Obama and Vice President Joe Biden are to meet
Senate majority leader Harry Reid in the Oval Office
© AFP/File Saul Loeb

AFP

WASHINGTON (AFP) – President Barack Obama is scheduled to meet leaders of the US Senate Monday in an attempt to break the impasse over raising the country’s debt limit, with a deadline fast approaching.

Treasury Secretary Timothy Geithner has warned lawmakers they have until August 2 to raise the debt limit or risk having the United States default on its loans.

Obama and Vice President Joe Biden are set to meet the Senate majority leader, Democrat Harry Reid, in the Oval Office at 10:30 am (1430 GMT), according to the White House schedule.

At 5 pm (2100 GMT) Obama and Biden — who has been heading the administration’s talks on the budget — will meet Republican Senate Minority Leader Mitch McConnell, also in the Oval Office.
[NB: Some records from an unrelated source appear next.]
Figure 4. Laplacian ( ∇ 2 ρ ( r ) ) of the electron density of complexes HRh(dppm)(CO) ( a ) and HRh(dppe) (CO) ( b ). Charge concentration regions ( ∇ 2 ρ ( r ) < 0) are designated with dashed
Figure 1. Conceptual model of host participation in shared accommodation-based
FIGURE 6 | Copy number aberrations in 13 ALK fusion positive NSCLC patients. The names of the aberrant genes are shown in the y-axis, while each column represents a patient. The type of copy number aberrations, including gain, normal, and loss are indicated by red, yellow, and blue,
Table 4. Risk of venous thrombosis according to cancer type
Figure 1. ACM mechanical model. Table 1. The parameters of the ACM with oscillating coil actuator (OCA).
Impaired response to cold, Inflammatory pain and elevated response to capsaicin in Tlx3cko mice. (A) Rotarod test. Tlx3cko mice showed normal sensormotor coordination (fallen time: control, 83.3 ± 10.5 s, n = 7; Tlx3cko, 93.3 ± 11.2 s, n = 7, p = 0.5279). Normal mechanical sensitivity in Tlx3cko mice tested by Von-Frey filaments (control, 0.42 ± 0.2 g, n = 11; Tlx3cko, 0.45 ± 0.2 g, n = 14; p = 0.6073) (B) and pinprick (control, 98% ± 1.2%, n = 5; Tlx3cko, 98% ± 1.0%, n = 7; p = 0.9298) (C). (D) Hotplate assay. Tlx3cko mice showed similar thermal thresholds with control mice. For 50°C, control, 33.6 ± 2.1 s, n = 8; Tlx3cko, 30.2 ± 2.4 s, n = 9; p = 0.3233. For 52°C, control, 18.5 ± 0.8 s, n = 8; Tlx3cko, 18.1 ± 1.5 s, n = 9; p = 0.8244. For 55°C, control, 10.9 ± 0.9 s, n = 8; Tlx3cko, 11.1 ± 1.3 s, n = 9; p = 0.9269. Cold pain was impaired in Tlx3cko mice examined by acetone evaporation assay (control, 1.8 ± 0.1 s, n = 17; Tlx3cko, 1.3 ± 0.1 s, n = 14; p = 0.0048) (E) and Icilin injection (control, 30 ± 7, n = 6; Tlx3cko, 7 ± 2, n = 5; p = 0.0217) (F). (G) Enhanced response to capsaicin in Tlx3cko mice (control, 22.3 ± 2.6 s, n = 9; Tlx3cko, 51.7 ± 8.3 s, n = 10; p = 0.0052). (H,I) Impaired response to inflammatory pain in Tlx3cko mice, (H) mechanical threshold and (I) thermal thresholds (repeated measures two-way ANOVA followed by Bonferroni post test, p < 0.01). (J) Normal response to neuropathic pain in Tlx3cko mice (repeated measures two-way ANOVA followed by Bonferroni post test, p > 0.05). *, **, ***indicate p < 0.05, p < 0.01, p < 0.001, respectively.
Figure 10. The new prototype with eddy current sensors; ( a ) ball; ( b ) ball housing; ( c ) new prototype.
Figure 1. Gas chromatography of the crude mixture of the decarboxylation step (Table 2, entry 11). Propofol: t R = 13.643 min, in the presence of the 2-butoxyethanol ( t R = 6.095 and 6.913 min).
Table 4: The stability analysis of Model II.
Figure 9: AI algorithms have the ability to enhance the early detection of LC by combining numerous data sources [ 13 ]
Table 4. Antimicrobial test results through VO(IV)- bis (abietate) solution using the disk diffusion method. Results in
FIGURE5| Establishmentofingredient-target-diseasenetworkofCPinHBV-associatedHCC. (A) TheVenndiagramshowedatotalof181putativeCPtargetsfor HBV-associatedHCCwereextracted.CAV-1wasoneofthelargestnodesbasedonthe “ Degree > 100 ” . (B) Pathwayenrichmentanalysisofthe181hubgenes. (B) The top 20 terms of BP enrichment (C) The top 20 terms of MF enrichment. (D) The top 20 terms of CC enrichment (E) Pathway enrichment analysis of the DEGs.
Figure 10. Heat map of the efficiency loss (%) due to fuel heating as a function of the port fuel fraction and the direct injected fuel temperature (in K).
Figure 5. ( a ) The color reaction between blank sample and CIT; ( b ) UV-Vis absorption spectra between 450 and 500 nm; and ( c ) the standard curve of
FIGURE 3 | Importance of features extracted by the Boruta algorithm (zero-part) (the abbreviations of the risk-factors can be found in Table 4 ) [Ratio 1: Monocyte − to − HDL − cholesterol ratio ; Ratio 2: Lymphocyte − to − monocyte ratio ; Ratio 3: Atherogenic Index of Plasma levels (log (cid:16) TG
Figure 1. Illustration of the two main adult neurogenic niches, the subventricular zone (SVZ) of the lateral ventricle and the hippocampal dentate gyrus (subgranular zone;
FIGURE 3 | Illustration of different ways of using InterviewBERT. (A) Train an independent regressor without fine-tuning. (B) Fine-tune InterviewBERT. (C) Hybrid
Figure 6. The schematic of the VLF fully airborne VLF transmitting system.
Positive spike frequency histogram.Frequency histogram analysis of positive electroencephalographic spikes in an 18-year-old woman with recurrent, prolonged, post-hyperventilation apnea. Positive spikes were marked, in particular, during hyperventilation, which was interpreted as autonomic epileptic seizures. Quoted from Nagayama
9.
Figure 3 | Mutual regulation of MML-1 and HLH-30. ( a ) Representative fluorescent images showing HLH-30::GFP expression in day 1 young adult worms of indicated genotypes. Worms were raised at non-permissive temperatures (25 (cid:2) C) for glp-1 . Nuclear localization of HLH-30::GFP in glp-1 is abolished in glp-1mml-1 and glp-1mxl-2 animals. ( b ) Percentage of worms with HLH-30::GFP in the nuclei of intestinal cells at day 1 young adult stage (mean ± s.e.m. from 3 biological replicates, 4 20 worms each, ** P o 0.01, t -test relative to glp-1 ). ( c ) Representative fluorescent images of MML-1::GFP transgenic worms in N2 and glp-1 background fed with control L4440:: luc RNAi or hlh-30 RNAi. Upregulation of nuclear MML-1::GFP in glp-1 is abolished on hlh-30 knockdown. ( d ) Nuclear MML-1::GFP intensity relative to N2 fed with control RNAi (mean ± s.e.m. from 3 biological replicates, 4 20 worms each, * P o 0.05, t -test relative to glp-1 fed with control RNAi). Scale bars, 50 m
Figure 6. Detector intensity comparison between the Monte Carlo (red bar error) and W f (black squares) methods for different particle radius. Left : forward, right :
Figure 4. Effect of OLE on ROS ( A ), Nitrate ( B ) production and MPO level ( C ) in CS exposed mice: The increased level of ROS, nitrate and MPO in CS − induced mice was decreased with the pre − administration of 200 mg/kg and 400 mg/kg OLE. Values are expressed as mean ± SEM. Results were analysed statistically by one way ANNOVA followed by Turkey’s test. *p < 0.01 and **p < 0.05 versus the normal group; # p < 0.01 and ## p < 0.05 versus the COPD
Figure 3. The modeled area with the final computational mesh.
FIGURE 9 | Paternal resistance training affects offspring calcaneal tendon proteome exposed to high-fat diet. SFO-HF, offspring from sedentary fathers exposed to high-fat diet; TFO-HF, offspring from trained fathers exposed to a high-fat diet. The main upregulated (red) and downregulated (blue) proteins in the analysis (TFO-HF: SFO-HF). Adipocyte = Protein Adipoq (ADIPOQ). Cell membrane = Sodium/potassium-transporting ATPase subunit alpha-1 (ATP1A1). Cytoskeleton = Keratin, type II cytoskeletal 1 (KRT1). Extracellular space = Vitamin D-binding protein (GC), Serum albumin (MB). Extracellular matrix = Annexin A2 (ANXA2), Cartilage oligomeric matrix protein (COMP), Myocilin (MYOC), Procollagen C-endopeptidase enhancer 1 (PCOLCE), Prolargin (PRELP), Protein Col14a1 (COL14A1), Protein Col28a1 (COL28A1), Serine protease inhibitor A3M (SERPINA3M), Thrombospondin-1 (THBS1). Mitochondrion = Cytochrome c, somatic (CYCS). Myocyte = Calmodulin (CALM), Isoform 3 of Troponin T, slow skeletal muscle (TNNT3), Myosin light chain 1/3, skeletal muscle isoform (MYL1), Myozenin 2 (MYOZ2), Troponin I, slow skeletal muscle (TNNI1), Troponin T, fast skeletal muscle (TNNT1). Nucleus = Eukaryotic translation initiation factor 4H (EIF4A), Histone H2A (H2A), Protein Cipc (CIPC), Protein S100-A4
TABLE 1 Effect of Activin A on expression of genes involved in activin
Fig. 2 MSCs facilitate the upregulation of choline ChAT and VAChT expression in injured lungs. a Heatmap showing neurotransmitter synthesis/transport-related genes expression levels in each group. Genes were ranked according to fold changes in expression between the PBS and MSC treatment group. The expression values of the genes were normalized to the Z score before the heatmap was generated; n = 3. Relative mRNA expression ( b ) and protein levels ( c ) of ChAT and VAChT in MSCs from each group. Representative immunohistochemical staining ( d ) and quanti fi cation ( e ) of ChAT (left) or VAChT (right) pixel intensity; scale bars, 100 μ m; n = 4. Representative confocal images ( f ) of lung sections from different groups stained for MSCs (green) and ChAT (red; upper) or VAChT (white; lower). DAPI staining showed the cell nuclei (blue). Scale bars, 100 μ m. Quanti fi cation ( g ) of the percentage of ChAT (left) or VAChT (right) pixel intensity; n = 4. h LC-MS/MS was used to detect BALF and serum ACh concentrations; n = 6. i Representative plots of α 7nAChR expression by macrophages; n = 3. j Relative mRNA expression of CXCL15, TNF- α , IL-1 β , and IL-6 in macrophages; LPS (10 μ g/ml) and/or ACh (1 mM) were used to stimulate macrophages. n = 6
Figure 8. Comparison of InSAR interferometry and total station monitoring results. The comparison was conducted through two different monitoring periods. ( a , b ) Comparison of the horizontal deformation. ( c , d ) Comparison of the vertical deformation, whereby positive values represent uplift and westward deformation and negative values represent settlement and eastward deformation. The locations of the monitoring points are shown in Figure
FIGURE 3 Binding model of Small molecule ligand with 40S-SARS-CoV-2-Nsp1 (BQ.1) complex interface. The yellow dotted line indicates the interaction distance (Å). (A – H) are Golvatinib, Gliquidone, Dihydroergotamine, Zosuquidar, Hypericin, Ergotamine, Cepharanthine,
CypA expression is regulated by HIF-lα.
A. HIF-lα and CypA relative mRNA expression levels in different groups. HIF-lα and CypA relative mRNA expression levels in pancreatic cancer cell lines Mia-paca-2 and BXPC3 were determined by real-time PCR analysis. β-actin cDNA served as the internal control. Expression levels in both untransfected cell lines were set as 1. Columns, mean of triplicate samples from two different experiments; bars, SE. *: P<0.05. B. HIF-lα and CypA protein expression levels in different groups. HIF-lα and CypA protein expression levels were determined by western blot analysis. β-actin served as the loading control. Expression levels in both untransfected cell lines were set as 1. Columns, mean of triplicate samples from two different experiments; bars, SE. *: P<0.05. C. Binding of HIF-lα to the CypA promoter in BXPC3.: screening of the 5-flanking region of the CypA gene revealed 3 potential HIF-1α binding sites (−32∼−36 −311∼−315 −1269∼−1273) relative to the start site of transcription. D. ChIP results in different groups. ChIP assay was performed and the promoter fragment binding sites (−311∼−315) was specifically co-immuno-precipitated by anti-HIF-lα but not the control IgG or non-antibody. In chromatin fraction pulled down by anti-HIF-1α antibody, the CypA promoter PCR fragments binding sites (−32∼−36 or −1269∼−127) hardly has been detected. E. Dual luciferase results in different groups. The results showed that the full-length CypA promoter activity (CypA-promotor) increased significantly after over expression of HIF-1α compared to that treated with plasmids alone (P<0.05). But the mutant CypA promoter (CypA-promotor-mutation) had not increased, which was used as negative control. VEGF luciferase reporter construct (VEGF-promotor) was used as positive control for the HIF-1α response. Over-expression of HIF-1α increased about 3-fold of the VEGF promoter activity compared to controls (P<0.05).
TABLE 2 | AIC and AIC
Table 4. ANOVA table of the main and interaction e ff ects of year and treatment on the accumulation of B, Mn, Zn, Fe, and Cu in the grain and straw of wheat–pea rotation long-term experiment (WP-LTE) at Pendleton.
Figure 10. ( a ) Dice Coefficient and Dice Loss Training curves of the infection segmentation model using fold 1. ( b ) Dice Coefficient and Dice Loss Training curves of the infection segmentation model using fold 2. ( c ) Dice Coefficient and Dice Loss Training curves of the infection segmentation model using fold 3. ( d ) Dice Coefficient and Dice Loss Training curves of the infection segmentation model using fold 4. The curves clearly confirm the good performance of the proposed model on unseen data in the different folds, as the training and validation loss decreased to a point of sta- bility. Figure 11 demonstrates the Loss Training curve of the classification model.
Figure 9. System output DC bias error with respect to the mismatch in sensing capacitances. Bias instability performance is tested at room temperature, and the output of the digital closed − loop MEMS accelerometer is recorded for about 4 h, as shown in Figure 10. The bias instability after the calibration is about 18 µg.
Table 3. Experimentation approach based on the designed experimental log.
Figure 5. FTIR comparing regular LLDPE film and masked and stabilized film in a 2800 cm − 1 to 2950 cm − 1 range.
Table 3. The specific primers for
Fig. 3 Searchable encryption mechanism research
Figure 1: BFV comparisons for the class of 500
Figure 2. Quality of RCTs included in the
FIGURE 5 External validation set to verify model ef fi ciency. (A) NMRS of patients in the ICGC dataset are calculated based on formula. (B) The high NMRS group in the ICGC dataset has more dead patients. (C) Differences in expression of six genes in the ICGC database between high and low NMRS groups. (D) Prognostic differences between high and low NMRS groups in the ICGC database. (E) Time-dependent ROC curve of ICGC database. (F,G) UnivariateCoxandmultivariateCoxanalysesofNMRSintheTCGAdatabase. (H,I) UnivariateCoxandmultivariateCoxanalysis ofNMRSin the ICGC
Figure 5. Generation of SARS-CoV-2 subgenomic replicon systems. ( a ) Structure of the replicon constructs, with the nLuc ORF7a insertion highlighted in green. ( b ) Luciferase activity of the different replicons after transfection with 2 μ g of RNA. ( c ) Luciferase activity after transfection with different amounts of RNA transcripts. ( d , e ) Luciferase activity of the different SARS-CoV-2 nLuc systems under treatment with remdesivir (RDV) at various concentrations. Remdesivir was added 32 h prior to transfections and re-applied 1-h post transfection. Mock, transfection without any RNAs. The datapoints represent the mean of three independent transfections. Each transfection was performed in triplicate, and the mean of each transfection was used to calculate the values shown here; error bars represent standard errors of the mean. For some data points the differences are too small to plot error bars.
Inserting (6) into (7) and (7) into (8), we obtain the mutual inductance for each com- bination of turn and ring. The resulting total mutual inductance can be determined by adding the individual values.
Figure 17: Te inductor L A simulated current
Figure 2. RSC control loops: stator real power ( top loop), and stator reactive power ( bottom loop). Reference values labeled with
Both events are closed to the press.

The White House meetings come after Republicans walked out of crucial talks on the issue Thursday, and warnings by top Republican leaders that they will not accept the president’s demands to close tax loopholes and hike rates on the wealthiest Americans.

“Throwing more tax revenue into the mix is simply not going to produce a desirable result, and it won’t pass,” McConnell told ABC television’s “This Week” on Sunday.

“Putting aside the fact that Republicans don’t like to raise taxes, Democrats don’t like to either,” said McConnell, who has accused the president of a dereliction of leadership on the issue.

Congressman James Clyburn, the assistant Democratic leader in the House of Representatives, said McConnell and other Republicans were setting the budget debate on the wrong path.

“We do not want to raise anybody’s tax rates. That’s never been on the table,” he told “This Week.”

“And I wish they (Republicans) would get beyond their talking points and really get honest with the American people as to what these discussions are about.”

Clyburn pressed for closing tax loopholes for oil companies and others, but stressed that doing so was not the same as raising taxes.

“We ought not have these oil subsidies. We ought not have all these ethanol subsidies. We ought not have all these new breaks for millionaires and billionaires. We ought to be honest with the American people and have an effective tax rate that will be fair to everybody,” he said.

Democrats have said they want to raise revenue to trim the ballooning US deficit by closing loopholes and reducing tax breaks for oil firms and high-income individuals.

The White House says Republicans want to use the showdown to secure tax loopholes for corporations, tax breaks for the rich and subsidies for oil and gas firms.

According to McConnell, his rival Democrats are willing to reduce Medicare health coverage spending for the elderly and such plans could pass Congress if brought to a vote.

“We need to cut spending now. We need to cap spending in the future. And we need to save our entitlement programs, which are on a path to bankruptcy, according to the president’s own trustees of Medicare and Social Security,” he said.

The US government hit its legal borrowing limit on May 16 and the talks are designed to secure congressional approval to raise the ceiling.

The Treasury, which has performed a number of intricate financial measures, says it will run out of maneuvering room on August 2.

Obama and Republicans have agreed on a figure of roughly $4 trillion in budget cuts that they say is vital to reining in the deficit in the long-term and putting the economy on a sustainable path to fiscal prudence, but sharply disagree on how to make those savings.